(Extracted data entries)

──────────

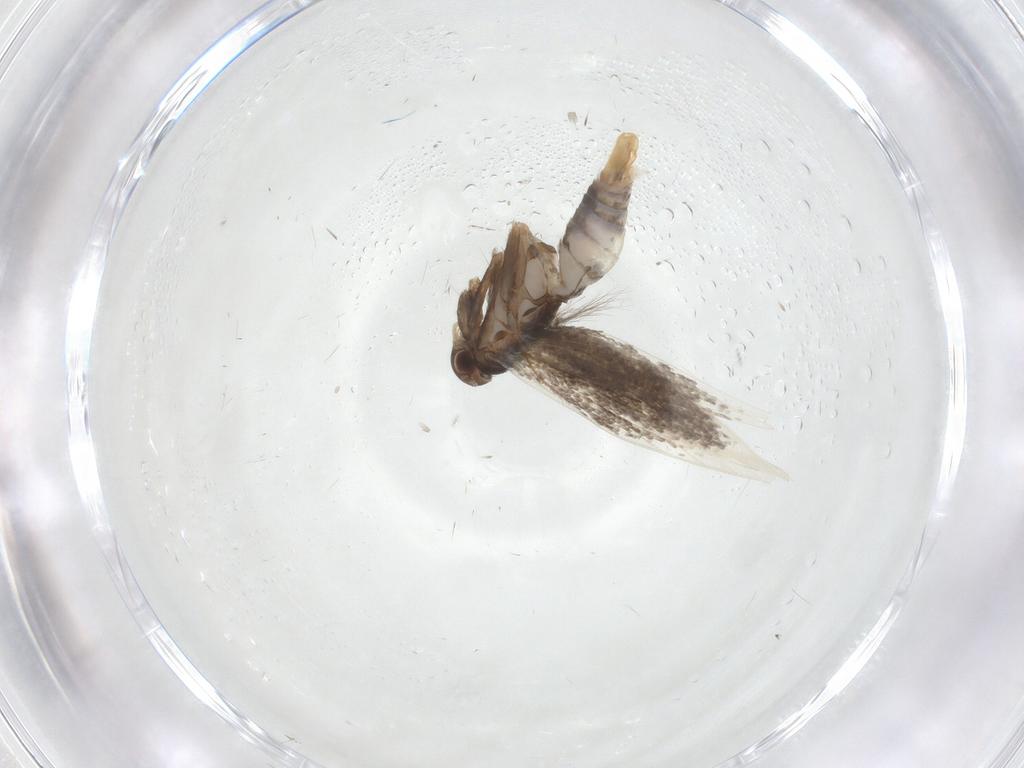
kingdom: Animalia
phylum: Arthropoda
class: Insecta
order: Lepidoptera
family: Elachistidae
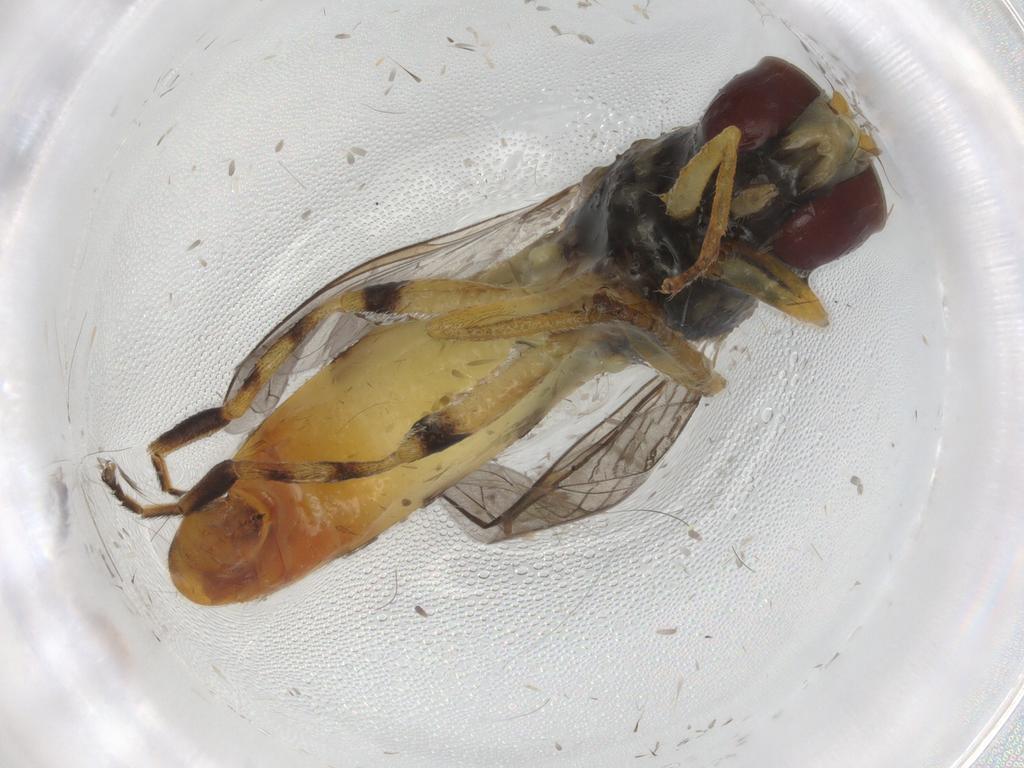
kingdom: Animalia
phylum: Arthropoda
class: Insecta
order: Diptera
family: Syrphidae
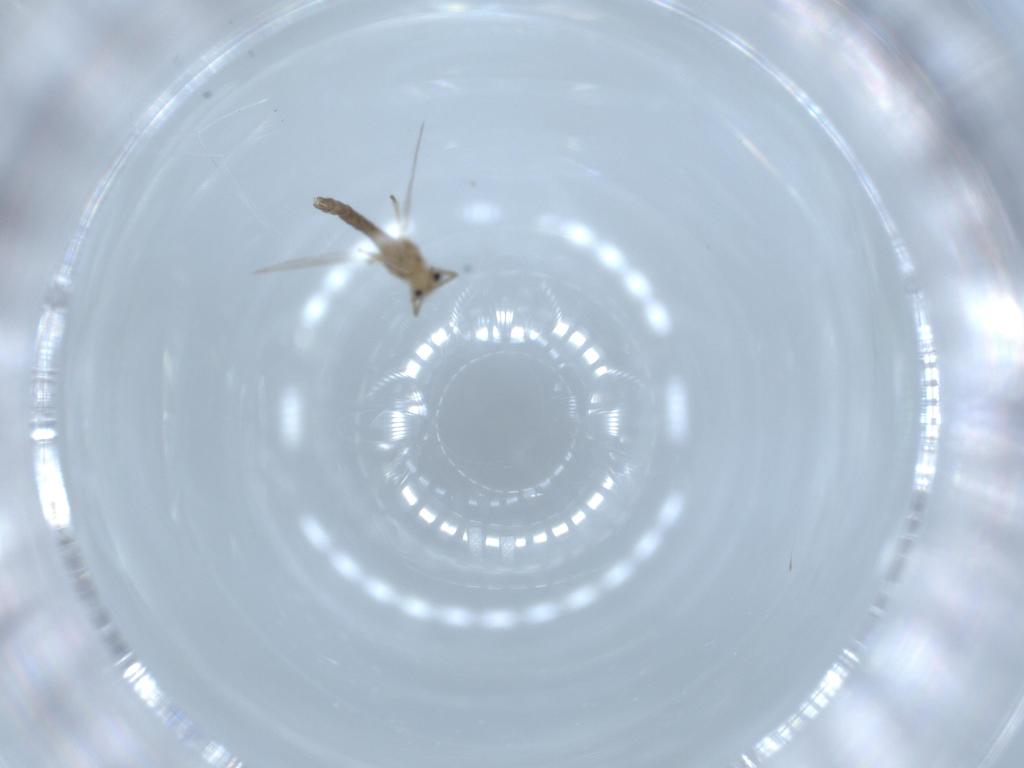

──────────

=== THE REQUEST ===
Copy the text lines from each of the records above, character for character, and omit the pictures.

=== EXERCISE ANSWER ===
kingdom: Animalia
phylum: Arthropoda
class: Insecta
order: Lepidoptera
family: Elachistidae
kingdom: Animalia
phylum: Arthropoda
class: Insecta
order: Diptera
family: Syrphidae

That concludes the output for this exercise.